Maybe it’s just me, and if so, then you can ignore this observation. But I’m beginning to think that contemporary, especially young audiences have no idea how to respond to live theater. The serious kind, as in Shakespeare.

Worse. It’s entirely possible, at least based upon what I’ve seen lately, that actors and directors themselves are drifting away from creating coherent contexts for the spectacles they mount. Let me speak plainly: given postmodernism’s trashing of history, historical background and/or consideration for any and all authorship, the state of English-language theater seems to be suffering from serious identity issues.

Audiences raised on screen-mediated ‘entertainment’ are little inclined to suspend disbelief and dive into the midst of a text whose roots go all the way down into the European collective unconscious. We are a culture of surfaces, celebrities and digital addictions, and the results can be as alarming as audiences giggling at tragedy and tearing into bags of Cheetohs during scenes of strategic intimacy.

Take a hypothetical audience I might have encountered last week.
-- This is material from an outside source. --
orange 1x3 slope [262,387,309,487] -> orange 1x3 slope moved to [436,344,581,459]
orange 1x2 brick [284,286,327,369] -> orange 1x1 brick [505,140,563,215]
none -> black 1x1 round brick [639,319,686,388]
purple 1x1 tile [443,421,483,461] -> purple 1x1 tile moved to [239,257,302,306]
Pretend this audience was gathered to enjoy a play written in 1603. The audience I have in mind – many of whom no longer read anything in print, much less Shakespeare – had no idea how to engage with the words, the drama, the action on a generic, reference-free stage.  So they responded to the surfaces offered, gestures, shouts, etc.  In short, the audience laughed at all the wrong moments, as if they were watching a sit-com on TV.  They had no emotional or intellectual inclination to enter the drama/text deeply – and they had absolutely no help in this regard from visual design.
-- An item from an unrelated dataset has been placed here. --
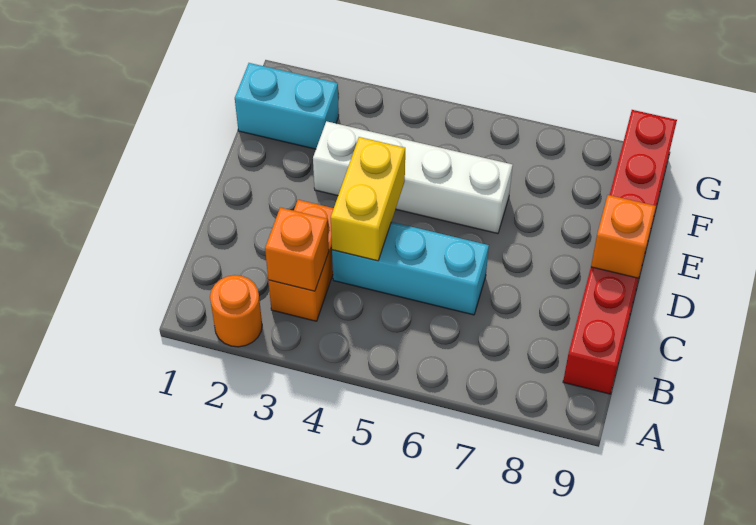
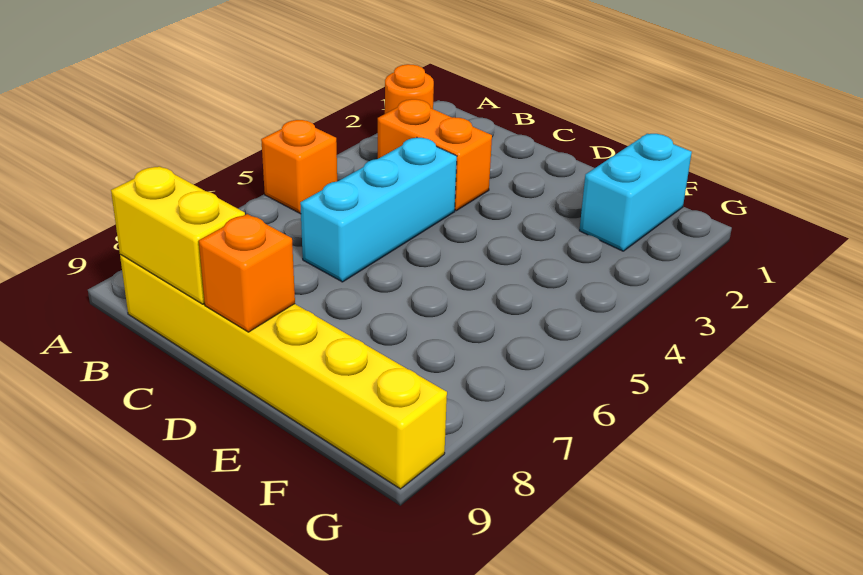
orange 1x1 brick [265,208,329,291] -> orange 1x1 brick moved to [261,120,337,214]
red 1x6 brick [563,110,677,394] -> yellow 1x6 brick [120,254,447,489]
yellow 1x2 brick [331,137,405,261] -> yellow 1x2 brick moved to [111,166,245,304]
white 1x4 brick [313,121,513,234] -> none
But since it takes two to tango, I also felt the missing traction was equally the fault of actors brandishing disparate styles and backgrounds and suddenly showing up in a single space. No unifying direction had been provided, and no insight as to the words, the emotional import, the historical background (another pomo no-no) was in operation. A group of actors seemed to have stepped out into the evening from many separate planets. Lost in lack of translation.
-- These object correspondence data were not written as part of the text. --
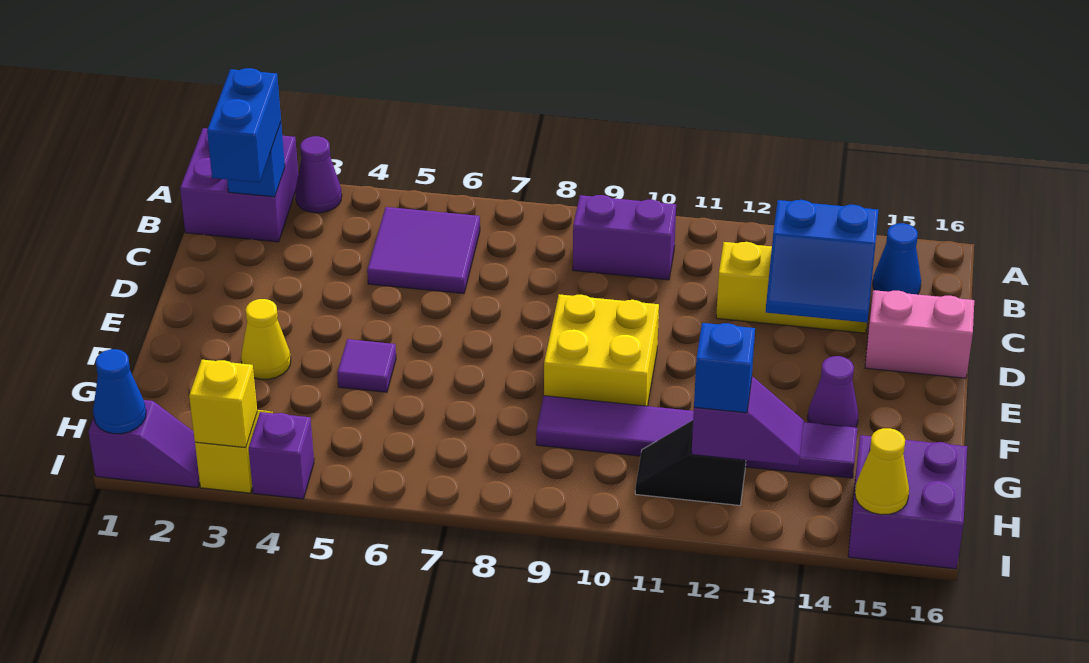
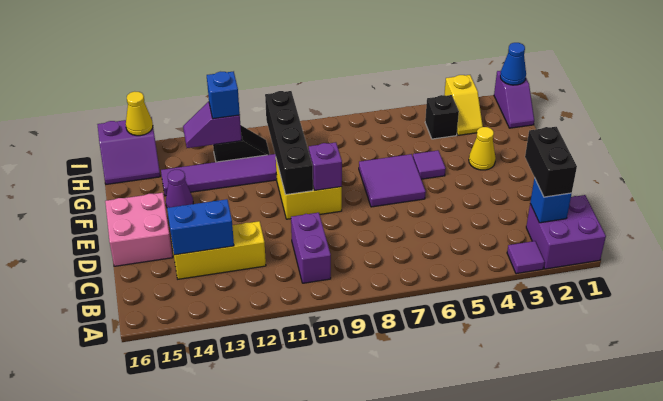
purple 1x1 cone [295,136,342,213] -> purple 1x1 tile [507,241,545,274]
blue 1x2 brick [207,68,281,183] -> black 1x2 brick [525,127,577,197]
purple 2x2 tile [367,207,480,294] -> purple 2x2 tile moved to [359,154,426,207]
purple 1x2 brick [573,195,676,280] -> purple 1x2 brick turned to [291,213,331,283]
blue 1x1 cone [873,223,921,295] -> none
pink 1x2 brick [865,290,974,378] -> pink 2x2 brick [105,193,173,266]
none -> black 1x4 brick [265,91,313,195]
none -> black 1x1 brick [425,95,459,139]
purple 2x2 brick [848,435,967,569] -> purple 2x2 slope [97,117,160,184]
purple 1x2 slope [88,400,200,488] -> purple 1x2 slope turned to [494,71,534,128]
yellow 1x1 brick [189,360,257,448] -> none
purple 1x1 brick [249,412,314,499] -> purple 1x1 brick moved to [309,142,342,191]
(Never have I so longed to hear these words spoken with an English accent, by actors trained in old-school traditions.)

No one quite knew why they were saying or doing what they were. Neither actors, nor audience. In almost three decades years of watching live theater here I have seen audiences gradually uncouple, disengage, and now, become ignorant (or at least heedless) of what these magnificent texts, these bits of cultural revelation, might mean. But boy can they picnic!

And in all that laughing and eating, no one seemed to miss the play that failed to materialize.